Powerful Ways To Make Your Relationship Incredible

The New Year brings a time of cleansing and refocus. And for many
couples, it provides an opportunity to start anew, get centered on
things, and assess how to make things work even better.

If you want to improve your relationship, there are plenty of
suggestions from experts that discuss trips, staycations, date night,
and getting back to basics. While those things might assist, they
usually only have a short-term effect; as soon as the romantic
situation ends, the original challenges return.

Here are some crucial and fundamental ways you can improve your
relationship the moment you stop reading this article:

1. Listen with the intent to understand, not to merely respond.

So many people claim "Communication is the cornerstone of a
relationship." I don't agree. Not because communication isn't valuable
... but because for so many people, "communication" usually means
speaking--sharing their view/opinion/why they are right. In truth, the
best way to appreciate and understand where someone else is coming
from is through active listening and empathy.

What to do: You don't have to agree with your partner ... just hear
their view without asserting how right you think you are. Listening is
how problems can get worked through.

2. Tolerance doesn't work. Try acceptance.

Acceptance is critical ... not only of each other, but also of ourselves
and our individual circumstances. You can improve your relationship
instantly when you both love and accept your similarities, and respect
and appreciate your differences.

What to do: Don't wish your partner was different. Accept them for who
they are. If who they are (or how they act) doesn't work for you--or
deal breakers have come to light--discuss it.

3. Support them ... and then reinforce your support.

In any healthy relationship there are joint interests shared as a
couple, and individual interests unique to each person. If it's
important to your partner, make it important to you, too. Receiving
support from the person you love most is really important. And letting
your partner know that you care about them and their interests
regularly counts.

What to do: Now, you don't have to join them in all their
activities/passions, but paying attention to what matters to them--and
taking a genuine interest in it--makes all the difference. Carve out
some time to talk about what your partner is up to, without the need
to share your stuff at that time. By allowing them to have center
stage, they will feel valued by you. Then, let them reciprocate.

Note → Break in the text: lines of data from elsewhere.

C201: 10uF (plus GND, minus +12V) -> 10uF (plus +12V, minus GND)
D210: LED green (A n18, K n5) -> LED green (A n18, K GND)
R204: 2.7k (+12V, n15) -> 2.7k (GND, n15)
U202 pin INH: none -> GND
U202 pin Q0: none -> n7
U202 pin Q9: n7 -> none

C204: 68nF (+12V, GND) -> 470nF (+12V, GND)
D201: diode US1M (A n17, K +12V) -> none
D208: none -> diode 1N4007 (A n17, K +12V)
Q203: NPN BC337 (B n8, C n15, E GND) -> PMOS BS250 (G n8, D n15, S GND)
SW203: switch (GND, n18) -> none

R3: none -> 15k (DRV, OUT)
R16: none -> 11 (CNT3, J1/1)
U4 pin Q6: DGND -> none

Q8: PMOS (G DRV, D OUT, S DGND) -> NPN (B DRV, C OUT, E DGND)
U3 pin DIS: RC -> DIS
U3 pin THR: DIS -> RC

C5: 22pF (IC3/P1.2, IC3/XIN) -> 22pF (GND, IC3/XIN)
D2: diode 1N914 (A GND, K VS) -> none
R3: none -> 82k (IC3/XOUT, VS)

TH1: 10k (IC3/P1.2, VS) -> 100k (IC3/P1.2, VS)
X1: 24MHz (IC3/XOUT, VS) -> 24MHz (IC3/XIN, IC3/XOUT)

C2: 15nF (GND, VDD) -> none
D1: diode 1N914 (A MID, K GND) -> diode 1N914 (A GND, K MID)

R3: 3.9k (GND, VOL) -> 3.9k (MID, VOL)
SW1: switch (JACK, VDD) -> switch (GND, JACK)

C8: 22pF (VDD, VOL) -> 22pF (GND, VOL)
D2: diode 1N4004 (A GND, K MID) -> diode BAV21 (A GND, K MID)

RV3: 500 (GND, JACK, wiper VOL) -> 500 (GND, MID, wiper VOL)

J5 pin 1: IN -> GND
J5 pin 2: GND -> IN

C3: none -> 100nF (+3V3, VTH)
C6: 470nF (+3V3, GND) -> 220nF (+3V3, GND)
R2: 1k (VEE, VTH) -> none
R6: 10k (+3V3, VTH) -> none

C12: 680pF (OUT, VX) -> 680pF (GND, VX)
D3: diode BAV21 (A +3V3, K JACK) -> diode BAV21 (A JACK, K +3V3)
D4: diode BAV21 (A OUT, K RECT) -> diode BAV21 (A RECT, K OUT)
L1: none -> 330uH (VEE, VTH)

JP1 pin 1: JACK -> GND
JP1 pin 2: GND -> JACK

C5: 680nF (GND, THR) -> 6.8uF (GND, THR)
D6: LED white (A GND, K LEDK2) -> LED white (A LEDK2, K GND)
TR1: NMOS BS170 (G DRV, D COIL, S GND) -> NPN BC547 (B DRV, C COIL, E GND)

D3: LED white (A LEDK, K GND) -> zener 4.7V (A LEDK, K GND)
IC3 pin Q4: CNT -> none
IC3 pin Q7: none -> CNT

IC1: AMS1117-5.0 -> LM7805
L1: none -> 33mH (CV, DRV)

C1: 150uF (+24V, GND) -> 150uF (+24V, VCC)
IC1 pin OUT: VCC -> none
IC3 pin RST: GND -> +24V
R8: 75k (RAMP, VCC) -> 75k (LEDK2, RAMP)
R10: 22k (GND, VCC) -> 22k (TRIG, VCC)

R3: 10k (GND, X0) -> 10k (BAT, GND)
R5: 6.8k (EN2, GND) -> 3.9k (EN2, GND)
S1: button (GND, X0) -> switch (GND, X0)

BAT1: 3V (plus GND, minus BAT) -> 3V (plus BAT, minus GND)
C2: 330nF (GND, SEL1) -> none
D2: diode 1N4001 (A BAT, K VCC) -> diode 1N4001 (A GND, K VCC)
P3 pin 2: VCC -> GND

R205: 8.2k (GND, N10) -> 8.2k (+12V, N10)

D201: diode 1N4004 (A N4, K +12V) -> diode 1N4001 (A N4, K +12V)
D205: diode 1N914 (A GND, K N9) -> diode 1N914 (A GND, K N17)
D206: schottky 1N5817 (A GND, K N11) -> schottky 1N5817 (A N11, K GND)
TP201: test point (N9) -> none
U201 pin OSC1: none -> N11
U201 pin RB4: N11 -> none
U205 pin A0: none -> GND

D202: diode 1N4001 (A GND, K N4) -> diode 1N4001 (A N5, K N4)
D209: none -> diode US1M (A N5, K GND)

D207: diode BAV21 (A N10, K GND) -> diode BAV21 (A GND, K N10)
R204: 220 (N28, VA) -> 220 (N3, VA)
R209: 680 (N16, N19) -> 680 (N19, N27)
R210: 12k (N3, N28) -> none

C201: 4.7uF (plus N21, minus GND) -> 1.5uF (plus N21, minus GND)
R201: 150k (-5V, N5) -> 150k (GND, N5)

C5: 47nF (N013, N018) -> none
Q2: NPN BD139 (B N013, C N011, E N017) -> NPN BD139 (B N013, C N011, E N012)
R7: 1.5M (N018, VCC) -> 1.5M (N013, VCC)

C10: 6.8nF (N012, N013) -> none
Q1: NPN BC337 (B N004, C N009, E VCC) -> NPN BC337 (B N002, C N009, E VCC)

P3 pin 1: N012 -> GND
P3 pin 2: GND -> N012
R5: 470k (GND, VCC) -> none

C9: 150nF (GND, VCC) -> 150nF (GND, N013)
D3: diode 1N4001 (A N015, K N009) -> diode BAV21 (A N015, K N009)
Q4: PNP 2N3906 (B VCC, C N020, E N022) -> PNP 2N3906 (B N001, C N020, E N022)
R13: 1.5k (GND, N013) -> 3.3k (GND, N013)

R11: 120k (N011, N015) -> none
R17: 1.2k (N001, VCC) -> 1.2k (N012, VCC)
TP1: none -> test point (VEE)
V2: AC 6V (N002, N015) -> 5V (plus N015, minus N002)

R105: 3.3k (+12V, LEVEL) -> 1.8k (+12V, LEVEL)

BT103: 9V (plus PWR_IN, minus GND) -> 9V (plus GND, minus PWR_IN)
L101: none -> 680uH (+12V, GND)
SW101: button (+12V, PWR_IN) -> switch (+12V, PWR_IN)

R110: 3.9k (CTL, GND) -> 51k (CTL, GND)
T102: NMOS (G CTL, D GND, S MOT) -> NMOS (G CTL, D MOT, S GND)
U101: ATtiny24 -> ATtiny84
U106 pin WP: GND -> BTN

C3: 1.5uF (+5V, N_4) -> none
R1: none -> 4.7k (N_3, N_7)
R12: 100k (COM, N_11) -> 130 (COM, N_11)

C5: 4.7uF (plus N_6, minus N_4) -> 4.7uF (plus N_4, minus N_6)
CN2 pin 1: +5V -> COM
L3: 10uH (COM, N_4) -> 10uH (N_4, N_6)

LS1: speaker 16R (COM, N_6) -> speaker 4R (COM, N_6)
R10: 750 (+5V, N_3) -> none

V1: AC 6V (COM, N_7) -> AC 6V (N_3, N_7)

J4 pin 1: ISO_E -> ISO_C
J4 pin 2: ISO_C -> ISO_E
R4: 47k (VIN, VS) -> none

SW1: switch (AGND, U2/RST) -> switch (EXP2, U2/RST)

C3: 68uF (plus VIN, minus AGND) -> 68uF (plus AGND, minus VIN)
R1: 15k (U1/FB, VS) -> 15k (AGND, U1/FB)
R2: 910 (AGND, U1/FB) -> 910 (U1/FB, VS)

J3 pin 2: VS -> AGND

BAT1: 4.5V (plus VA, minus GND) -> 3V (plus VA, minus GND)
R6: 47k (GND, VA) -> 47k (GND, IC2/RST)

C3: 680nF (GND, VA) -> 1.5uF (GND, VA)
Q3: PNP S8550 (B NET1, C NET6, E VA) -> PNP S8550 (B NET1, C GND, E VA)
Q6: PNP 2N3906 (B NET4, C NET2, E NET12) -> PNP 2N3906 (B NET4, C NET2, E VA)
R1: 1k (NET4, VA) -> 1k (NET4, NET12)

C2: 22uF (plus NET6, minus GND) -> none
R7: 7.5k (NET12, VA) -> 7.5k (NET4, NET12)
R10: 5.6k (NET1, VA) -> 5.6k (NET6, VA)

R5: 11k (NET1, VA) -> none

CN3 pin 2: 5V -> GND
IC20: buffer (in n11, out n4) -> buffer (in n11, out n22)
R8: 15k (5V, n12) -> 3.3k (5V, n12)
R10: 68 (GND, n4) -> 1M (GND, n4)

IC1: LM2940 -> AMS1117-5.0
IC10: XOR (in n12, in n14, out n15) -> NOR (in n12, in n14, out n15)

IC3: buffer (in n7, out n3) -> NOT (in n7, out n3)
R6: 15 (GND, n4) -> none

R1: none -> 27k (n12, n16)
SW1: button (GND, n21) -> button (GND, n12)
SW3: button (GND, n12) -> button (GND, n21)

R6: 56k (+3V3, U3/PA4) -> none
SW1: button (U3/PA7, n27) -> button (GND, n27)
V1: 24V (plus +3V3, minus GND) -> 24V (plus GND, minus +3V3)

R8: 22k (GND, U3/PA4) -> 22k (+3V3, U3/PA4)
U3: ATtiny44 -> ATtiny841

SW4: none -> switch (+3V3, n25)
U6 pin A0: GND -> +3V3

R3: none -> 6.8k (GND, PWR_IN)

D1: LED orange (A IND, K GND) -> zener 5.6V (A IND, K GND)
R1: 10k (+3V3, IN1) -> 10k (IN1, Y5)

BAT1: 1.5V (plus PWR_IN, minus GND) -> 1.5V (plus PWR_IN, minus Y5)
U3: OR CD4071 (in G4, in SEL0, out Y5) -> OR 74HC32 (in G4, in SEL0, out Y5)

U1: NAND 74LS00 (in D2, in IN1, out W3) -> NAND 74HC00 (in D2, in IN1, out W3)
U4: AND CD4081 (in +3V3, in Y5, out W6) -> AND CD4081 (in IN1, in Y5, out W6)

4. Get honest ... and stay that way.
Trust, loyalty, being straight-up--whatever you want to call it, being
honest is crucial for everyone. No one wants to hear negative things ...
but they'd definitely prefer the ugly truth over a beautiful lie.

What to do: Yes, there are people who lie to make themselves seem
better to others. But too often in established relationships, people
aren't honest because they: 1) don't want to disappoint the other
person; 2) don't want to feel judged for their choices; or 3) don't
feel that their truth will be accepted.

For honesty to exist, a safe space must exist for telling the truth.
So, make your relationship safe, and don't judge. If your partner
liea, that has nothing to do with you. And by always telling them the
truth, you are not only keeping your integrity, you also allow them
their dignity.

5. Keep your individuality ... now and always.

It seems "doing things together" as a couple is the unspoken (and
assumed) "must" of successful relationships. However, too often,
people then give up their sense of individuality once the relationship
has grown--instead only speaking with "we" and "us", and giving up
things that matter to them personally.

What to do: Just because someone is in a relationship doesn't mean
they give up (or worse, sacrifice) their personal wants, aspirations,
and dreams. Life, bills, kids and many other things can delay or alter
life plans. But individuality--including interests, growth, financial
independence (even if it's just a separate account)--keeps people
feeling good and secure about themselves outside the relationship ...
which plays a part in feeling good and secure in the relationship.